— Task to complete —
Copy every line of the items below verbatim, preserving their order.
[start of Provided data]
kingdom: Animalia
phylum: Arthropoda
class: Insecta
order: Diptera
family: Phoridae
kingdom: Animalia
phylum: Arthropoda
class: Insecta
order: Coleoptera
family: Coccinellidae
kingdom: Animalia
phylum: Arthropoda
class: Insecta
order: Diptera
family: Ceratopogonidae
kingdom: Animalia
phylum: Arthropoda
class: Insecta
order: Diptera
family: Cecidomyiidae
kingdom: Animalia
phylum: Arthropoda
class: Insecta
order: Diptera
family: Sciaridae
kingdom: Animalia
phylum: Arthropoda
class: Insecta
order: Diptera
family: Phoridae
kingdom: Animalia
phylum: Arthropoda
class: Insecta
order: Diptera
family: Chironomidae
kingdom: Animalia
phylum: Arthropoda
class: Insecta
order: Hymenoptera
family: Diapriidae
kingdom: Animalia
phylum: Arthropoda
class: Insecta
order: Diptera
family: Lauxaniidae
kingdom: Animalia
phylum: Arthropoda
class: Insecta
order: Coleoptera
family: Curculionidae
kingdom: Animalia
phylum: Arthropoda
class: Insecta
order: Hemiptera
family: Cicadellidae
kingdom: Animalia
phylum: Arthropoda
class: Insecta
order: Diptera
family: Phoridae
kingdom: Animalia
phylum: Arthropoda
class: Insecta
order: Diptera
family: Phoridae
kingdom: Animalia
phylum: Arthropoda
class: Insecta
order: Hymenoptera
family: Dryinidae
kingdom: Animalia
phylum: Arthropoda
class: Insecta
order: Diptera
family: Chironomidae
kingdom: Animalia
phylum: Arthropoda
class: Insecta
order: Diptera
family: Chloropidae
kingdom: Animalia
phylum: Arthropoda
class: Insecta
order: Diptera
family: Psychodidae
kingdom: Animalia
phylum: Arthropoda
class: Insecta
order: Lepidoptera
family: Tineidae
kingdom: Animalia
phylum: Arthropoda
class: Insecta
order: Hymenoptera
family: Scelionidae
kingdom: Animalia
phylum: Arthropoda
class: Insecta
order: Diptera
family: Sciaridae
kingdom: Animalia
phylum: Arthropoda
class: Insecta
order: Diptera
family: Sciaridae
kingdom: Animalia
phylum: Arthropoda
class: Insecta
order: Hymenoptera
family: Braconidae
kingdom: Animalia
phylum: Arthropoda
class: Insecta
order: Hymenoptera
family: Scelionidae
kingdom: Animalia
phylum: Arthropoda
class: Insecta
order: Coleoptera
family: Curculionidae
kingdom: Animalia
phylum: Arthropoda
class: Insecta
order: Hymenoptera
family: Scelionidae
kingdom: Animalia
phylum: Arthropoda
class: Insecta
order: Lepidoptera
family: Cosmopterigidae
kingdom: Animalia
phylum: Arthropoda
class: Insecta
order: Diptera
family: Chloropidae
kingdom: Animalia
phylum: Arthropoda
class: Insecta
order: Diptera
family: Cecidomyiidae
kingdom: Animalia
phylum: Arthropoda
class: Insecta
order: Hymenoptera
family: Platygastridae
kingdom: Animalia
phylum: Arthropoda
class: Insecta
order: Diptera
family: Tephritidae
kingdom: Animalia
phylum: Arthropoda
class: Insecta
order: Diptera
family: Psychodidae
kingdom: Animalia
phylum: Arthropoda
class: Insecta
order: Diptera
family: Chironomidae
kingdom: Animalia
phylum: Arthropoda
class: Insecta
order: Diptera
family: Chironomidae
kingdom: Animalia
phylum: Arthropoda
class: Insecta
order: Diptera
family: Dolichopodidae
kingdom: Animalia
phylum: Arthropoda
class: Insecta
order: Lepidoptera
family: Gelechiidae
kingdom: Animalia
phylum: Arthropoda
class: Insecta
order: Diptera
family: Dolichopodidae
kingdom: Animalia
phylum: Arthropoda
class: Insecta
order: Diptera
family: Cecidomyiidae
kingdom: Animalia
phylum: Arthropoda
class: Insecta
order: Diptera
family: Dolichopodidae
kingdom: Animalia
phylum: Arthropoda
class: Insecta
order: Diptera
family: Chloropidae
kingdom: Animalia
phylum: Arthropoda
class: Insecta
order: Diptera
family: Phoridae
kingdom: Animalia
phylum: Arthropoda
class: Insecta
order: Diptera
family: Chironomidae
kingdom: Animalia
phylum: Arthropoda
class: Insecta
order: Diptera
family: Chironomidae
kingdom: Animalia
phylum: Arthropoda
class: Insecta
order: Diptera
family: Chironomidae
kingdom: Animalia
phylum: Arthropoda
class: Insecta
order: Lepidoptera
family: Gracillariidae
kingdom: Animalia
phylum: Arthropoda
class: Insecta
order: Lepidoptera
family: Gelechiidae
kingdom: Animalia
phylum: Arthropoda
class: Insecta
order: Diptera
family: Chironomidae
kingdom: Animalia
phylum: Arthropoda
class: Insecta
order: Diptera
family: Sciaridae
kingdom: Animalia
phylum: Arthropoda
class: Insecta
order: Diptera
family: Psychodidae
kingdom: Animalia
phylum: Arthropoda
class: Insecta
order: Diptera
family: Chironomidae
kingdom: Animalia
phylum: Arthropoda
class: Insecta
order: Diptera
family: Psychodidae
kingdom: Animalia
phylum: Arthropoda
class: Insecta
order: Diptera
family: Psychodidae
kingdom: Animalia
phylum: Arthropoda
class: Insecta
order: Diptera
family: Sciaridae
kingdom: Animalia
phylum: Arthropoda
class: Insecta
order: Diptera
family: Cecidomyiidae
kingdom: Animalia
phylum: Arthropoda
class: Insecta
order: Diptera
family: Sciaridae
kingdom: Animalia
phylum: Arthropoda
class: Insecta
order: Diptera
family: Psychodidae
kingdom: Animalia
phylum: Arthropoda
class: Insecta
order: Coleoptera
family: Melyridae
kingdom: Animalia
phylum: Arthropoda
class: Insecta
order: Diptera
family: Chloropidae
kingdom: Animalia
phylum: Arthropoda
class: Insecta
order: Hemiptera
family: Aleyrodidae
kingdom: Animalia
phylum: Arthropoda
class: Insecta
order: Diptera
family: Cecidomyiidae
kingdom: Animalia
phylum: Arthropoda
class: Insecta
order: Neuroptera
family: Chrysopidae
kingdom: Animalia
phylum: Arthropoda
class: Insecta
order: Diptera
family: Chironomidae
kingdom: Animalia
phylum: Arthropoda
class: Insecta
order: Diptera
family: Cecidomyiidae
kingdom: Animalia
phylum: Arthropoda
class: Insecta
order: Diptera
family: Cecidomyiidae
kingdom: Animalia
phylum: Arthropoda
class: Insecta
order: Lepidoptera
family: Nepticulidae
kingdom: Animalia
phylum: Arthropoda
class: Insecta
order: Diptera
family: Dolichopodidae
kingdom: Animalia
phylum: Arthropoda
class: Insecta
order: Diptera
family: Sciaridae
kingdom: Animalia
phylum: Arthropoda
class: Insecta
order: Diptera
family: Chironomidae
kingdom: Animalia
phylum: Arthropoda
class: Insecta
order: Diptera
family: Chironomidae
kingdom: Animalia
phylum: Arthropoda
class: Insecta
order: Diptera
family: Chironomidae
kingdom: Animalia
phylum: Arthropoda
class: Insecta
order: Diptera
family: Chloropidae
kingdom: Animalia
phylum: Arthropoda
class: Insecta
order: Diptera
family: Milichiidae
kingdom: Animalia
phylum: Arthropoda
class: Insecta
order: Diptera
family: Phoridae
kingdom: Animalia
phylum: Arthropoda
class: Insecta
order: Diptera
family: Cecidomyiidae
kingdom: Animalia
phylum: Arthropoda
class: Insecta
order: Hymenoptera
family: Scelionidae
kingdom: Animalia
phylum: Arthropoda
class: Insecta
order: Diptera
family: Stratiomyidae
[end of Provided data]
— Response to the exercise —
kingdom: Animalia
phylum: Arthropoda
class: Insecta
order: Diptera
family: Phoridae
kingdom: Animalia
phylum: Arthropoda
class: Insecta
order: Coleoptera
family: Coccinellidae
kingdom: Animalia
phylum: Arthropoda
class: Insecta
order: Diptera
family: Ceratopogonidae
kingdom: Animalia
phylum: Arthropoda
class: Insecta
order: Diptera
family: Cecidomyiidae
kingdom: Animalia
phylum: Arthropoda
class: Insecta
order: Diptera
family: Sciaridae
kingdom: Animalia
phylum: Arthropoda
class: Insecta
order: Diptera
family: Phoridae
kingdom: Animalia
phylum: Arthropoda
class: Insecta
order: Diptera
family: Chironomidae
kingdom: Animalia
phylum: Arthropoda
class: Insecta
order: Hymenoptera
family: Diapriidae
kingdom: Animalia
phylum: Arthropoda
class: Insecta
order: Diptera
family: Lauxaniidae
kingdom: Animalia
phylum: Arthropoda
class: Insecta
order: Coleoptera
family: Curculionidae
kingdom: Animalia
phylum: Arthropoda
class: Insecta
order: Hemiptera
family: Cicadellidae
kingdom: Animalia
phylum: Arthropoda
class: Insecta
order: Diptera
family: Phoridae
kingdom: Animalia
phylum: Arthropoda
class: Insecta
order: Diptera
family: Phoridae
kingdom: Animalia
phylum: Arthropoda
class: Insecta
order: Hymenoptera
family: Dryinidae
kingdom: Animalia
phylum: Arthropoda
class: Insecta
order: Diptera
family: Chironomidae
kingdom: Animalia
phylum: Arthropoda
class: Insecta
order: Diptera
family: Chloropidae
kingdom: Animalia
phylum: Arthropoda
class: Insecta
order: Diptera
family: Psychodidae
kingdom: Animalia
phylum: Arthropoda
class: Insecta
order: Lepidoptera
family: Tineidae
kingdom: Animalia
phylum: Arthropoda
class: Insecta
order: Hymenoptera
family: Scelionidae
kingdom: Animalia
phylum: Arthropoda
class: Insecta
order: Diptera
family: Sciaridae
kingdom: Animalia
phylum: Arthropoda
class: Insecta
order: Diptera
family: Sciaridae
kingdom: Animalia
phylum: Arthropoda
class: Insecta
order: Hymenoptera
family: Braconidae
kingdom: Animalia
phylum: Arthropoda
class: Insecta
order: Hymenoptera
family: Scelionidae
kingdom: Animalia
phylum: Arthropoda
class: Insecta
order: Coleoptera
family: Curculionidae
kingdom: Animalia
phylum: Arthropoda
class: Insecta
order: Hymenoptera
family: Scelionidae
kingdom: Animalia
phylum: Arthropoda
class: Insecta
order: Lepidoptera
family: Cosmopterigidae
kingdom: Animalia
phylum: Arthropoda
class: Insecta
order: Diptera
family: Chloropidae
kingdom: Animalia
phylum: Arthropoda
class: Insecta
order: Diptera
family: Cecidomyiidae
kingdom: Animalia
phylum: Arthropoda
class: Insecta
order: Hymenoptera
family: Platygastridae
kingdom: Animalia
phylum: Arthropoda
class: Insecta
order: Diptera
family: Tephritidae
kingdom: Animalia
phylum: Arthropoda
class: Insecta
order: Diptera
family: Psychodidae
kingdom: Animalia
phylum: Arthropoda
class: Insecta
order: Diptera
family: Chironomidae
kingdom: Animalia
phylum: Arthropoda
class: Insecta
order: Diptera
family: Chironomidae
kingdom: Animalia
phylum: Arthropoda
class: Insecta
order: Diptera
family: Dolichopodidae
kingdom: Animalia
phylum: Arthropoda
class: Insecta
order: Lepidoptera
family: Gelechiidae
kingdom: Animalia
phylum: Arthropoda
class: Insecta
order: Diptera
family: Dolichopodidae
kingdom: Animalia
phylum: Arthropoda
class: Insecta
order: Diptera
family: Cecidomyiidae
kingdom: Animalia
phylum: Arthropoda
class: Insecta
order: Diptera
family: Dolichopodidae
kingdom: Animalia
phylum: Arthropoda
class: Insecta
order: Diptera
family: Chloropidae
kingdom: Animalia
phylum: Arthropoda
class: Insecta
order: Diptera
family: Phoridae
kingdom: Animalia
phylum: Arthropoda
class: Insecta
order: Diptera
family: Chironomidae
kingdom: Animalia
phylum: Arthropoda
class: Insecta
order: Diptera
family: Chironomidae
kingdom: Animalia
phylum: Arthropoda
class: Insecta
order: Diptera
family: Chironomidae
kingdom: Animalia
phylum: Arthropoda
class: Insecta
order: Lepidoptera
family: Gracillariidae
kingdom: Animalia
phylum: Arthropoda
class: Insecta
order: Lepidoptera
family: Gelechiidae
kingdom: Animalia
phylum: Arthropoda
class: Insecta
order: Diptera
family: Chironomidae
kingdom: Animalia
phylum: Arthropoda
class: Insecta
order: Diptera
family: Sciaridae
kingdom: Animalia
phylum: Arthropoda
class: Insecta
order: Diptera
family: Psychodidae
kingdom: Animalia
phylum: Arthropoda
class: Insecta
order: Diptera
family: Chironomidae
kingdom: Animalia
phylum: Arthropoda
class: Insecta
order: Diptera
family: Psychodidae
kingdom: Animalia
phylum: Arthropoda
class: Insecta
order: Diptera
family: Psychodidae
kingdom: Animalia
phylum: Arthropoda
class: Insecta
order: Diptera
family: Sciaridae
kingdom: Animalia
phylum: Arthropoda
class: Insecta
order: Diptera
family: Cecidomyiidae
kingdom: Animalia
phylum: Arthropoda
class: Insecta
order: Diptera
family: Sciaridae
kingdom: Animalia
phylum: Arthropoda
class: Insecta
order: Diptera
family: Psychodidae
kingdom: Animalia
phylum: Arthropoda
class: Insecta
order: Coleoptera
family: Melyridae
kingdom: Animalia
phylum: Arthropoda
class: Insecta
order: Diptera
family: Chloropidae
kingdom: Animalia
phylum: Arthropoda
class: Insecta
order: Hemiptera
family: Aleyrodidae
kingdom: Animalia
phylum: Arthropoda
class: Insecta
order: Diptera
family: Cecidomyiidae
kingdom: Animalia
phylum: Arthropoda
class: Insecta
order: Neuroptera
family: Chrysopidae
kingdom: Animalia
phylum: Arthropoda
class: Insecta
order: Diptera
family: Chironomidae
kingdom: Animalia
phylum: Arthropoda
class: Insecta
order: Diptera
family: Cecidomyiidae
kingdom: Animalia
phylum: Arthropoda
class: Insecta
order: Diptera
family: Cecidomyiidae
kingdom: Animalia
phylum: Arthropoda
class: Insecta
order: Lepidoptera
family: Nepticulidae
kingdom: Animalia
phylum: Arthropoda
class: Insecta
order: Diptera
family: Dolichopodidae
kingdom: Animalia
phylum: Arthropoda
class: Insecta
order: Diptera
family: Sciaridae
kingdom: Animalia
phylum: Arthropoda
class: Insecta
order: Diptera
family: Chironomidae
kingdom: Animalia
phylum: Arthropoda
class: Insecta
order: Diptera
family: Chironomidae
kingdom: Animalia
phylum: Arthropoda
class: Insecta
order: Diptera
family: Chironomidae
kingdom: Animalia
phylum: Arthropoda
class: Insecta
order: Diptera
family: Chloropidae
kingdom: Animalia
phylum: Arthropoda
class: Insecta
order: Diptera
family: Milichiidae
kingdom: Animalia
phylum: Arthropoda
class: Insecta
order: Diptera
family: Phoridae
kingdom: Animalia
phylum: Arthropoda
class: Insecta
order: Diptera
family: Cecidomyiidae
kingdom: Animalia
phylum: Arthropoda
class: Insecta
order: Hymenoptera
family: Scelionidae
kingdom: Animalia
phylum: Arthropoda
class: Insecta
order: Diptera
family: Stratiomyidae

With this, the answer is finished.